Harry Partch (1901-1974) is one of the most original of all American composers a titan of experimentalism whose work reaches out across boundaries of time and style to the widest range of audiences.  He is most noted for as a pioneer of microtonality, in his specific case just intonation, where the intervals of a scale are determined by ratios derived from their appearance in the overtone series.  The result is a 43-note-to-the-octave scale which allows for an almost infinite, mindbending range of harmonies and melodies.  On first encounter it may seem strange or distorted, but on any repeated exposure it starts to sound quite natural, and fresh.   
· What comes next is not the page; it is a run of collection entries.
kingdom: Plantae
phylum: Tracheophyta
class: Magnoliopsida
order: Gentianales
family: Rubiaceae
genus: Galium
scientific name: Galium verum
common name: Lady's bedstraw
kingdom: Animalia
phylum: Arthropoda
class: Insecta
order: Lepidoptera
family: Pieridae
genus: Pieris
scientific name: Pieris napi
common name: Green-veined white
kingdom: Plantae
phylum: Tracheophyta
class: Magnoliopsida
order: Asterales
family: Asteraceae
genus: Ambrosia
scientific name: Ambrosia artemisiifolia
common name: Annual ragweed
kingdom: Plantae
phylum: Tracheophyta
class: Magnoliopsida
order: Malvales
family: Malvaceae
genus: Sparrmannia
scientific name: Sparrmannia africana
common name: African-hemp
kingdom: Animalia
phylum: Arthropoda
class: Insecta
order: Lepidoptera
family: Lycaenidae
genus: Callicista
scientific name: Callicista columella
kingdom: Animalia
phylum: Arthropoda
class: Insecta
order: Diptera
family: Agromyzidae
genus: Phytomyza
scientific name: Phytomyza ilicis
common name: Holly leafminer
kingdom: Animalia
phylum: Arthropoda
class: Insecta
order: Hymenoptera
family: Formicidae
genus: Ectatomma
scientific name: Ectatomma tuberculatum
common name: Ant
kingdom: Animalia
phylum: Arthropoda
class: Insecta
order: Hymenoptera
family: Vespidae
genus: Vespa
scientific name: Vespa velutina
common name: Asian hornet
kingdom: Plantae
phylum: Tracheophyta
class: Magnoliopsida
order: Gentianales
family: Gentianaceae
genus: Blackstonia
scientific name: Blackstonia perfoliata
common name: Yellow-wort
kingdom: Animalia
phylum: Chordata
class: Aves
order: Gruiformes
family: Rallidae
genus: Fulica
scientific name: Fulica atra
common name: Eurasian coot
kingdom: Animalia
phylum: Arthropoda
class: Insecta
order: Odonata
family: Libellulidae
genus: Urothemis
This release is a proverbial “message in a bottle” that has finally come to shore. In 1942, Partch was just starting to emerge to some prominence amongst musicians, after a long stint of odd jobs and bitter penury (including hoboing during the Depression). While on tour in the northeast he was invited to present his work at the Eastman School of Music, by none other than Howard Hanson (who might have been musically conservative, but he was obviously also open-minded). And this lecture -recital was miraculously recorded, direct to disc. This is the archival document.


Partch begins by demonstrating instruments that he had adapted to his harmonic practice: a melodion, and viola (the former is called the chromolodeon in its new state). He’s a winning presenter, soft-spoken, almost diffident, but with a sly and subversive humor. After playing a series of astonishing harmonic progressions on the keyboard, he then moves to discuss what he called “speech song“, which was a practice of vocal music that was between those two modes of delivery. Basically, the composer has taken English and given it a far more precise and exaggerated sense of inflection, which in turn is supported by the melodic writing on the accompanying instrument (which Partch always plays himself). After a brief rendition of Psalm 23, he moves on to the Li Po settings, which have a ravishing poignancy as he delivers them (and though these are in English, the original Chinese would have had a high degree of pitch inflection when spoken, and so Partch’s approach seems very appropriate).


Then we are on to Barstow, a collection of hitchhiker inscriptions from a fence in rural California. This is a great classic. If one knows it, it is probably from the legendary Columbia LP release called The World of Harry Partch, in a rendition for an ensemble of instruments Partch had built by the 1960s, with him as the intoning and singing narrator. If you are used to the gravelly voice of the elder statesman, the far lighter voice of the middle-aged Partch is a revelation. Also all the accompaniment is done on his adapted guitar (with the composer performing). Having said that, the piece remains a landmark, indeed a masterpiece. It is completely its own genre: I think of it now as experimental American folk music. It’s also quite funny, and the audience roars more than once.


This is a must-have for anyone interested in the history of American music, not just the avant-garde. The sonics from what by today’s standards is a primitive source are in fact excellent. And the whole thing is presented in a manner that makes an argument for what is still valuable about CDs, and how they should be presented to remain relevant. The whole package is a beautiful little book, chock-full of archival documents (ranging from the composer’s lecture notes to programs to reviews), photos and explanatory text. It’s a concise history lesson in your hands.